* **Assignment**
Convert everything from the line containing "What is the ratio" down to the line containing "Count the number of slices in the pie.", both included, into a Markdown table with the columns Row and Line, one numbered row per line and blank lines omitted.

[Entries drawn from a dataset]
____________

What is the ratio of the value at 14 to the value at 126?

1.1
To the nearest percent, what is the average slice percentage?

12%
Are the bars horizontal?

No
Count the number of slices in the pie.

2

____________

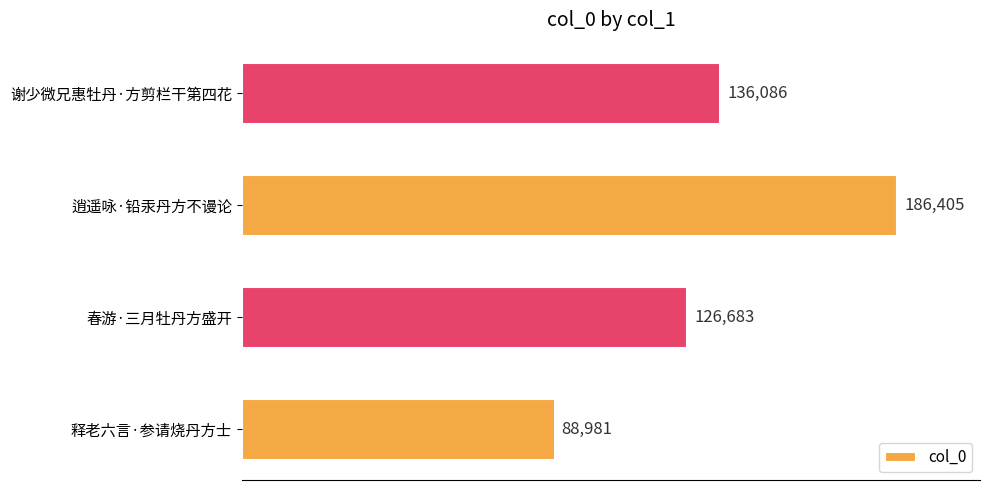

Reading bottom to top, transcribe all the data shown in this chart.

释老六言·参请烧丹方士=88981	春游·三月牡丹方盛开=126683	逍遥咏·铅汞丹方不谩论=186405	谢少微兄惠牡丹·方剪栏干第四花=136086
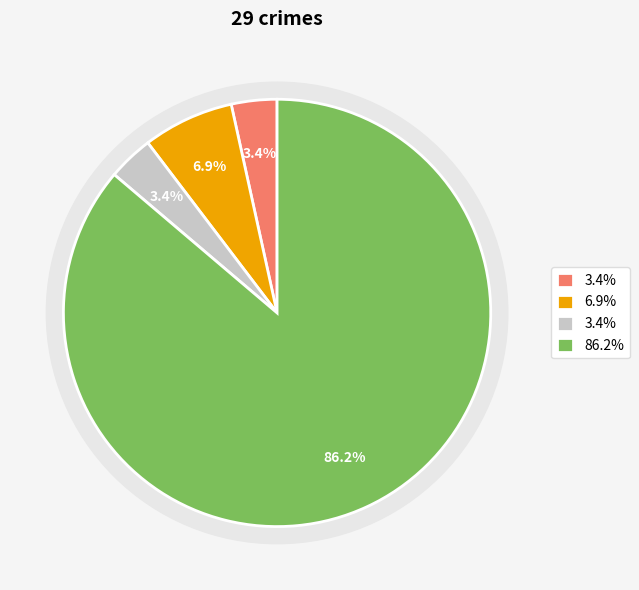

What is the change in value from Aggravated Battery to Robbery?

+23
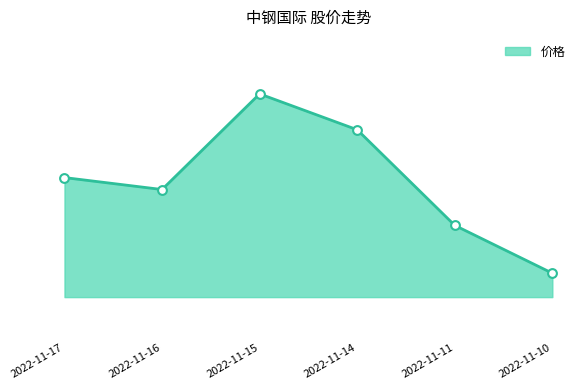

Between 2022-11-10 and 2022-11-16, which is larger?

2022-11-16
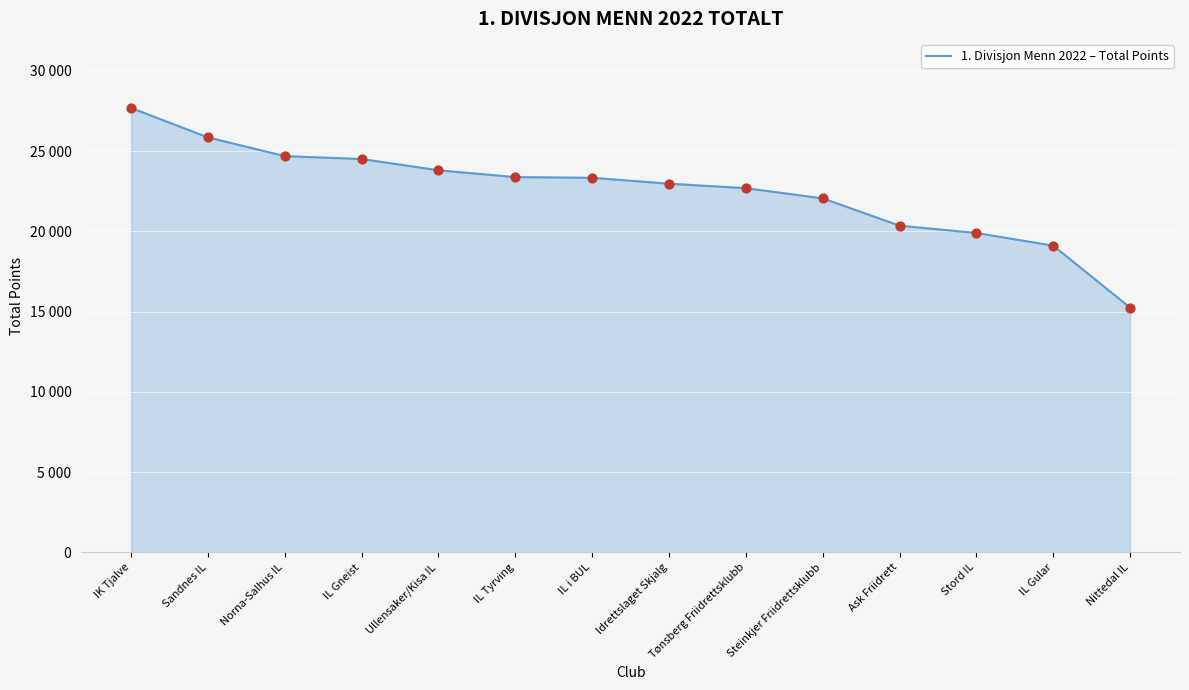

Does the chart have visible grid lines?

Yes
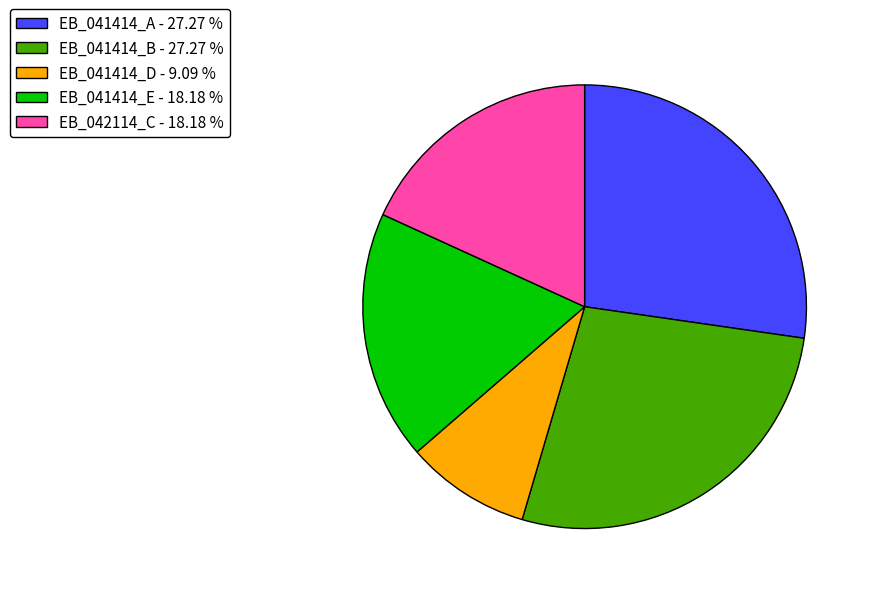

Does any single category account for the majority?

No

____________

* **Output of the task**
| Row | Line |
|---|---|
| 1 | What is the ratio of the value at 14 to the value at 126? |
| 2 | 1.1 |
| 3 | To the nearest percent, what is the average slice percentage? |
| 4 | 12% |
| 5 | Are the bars horizontal? |
| 6 | No |
| 7 | Count the number of slices in the pie. |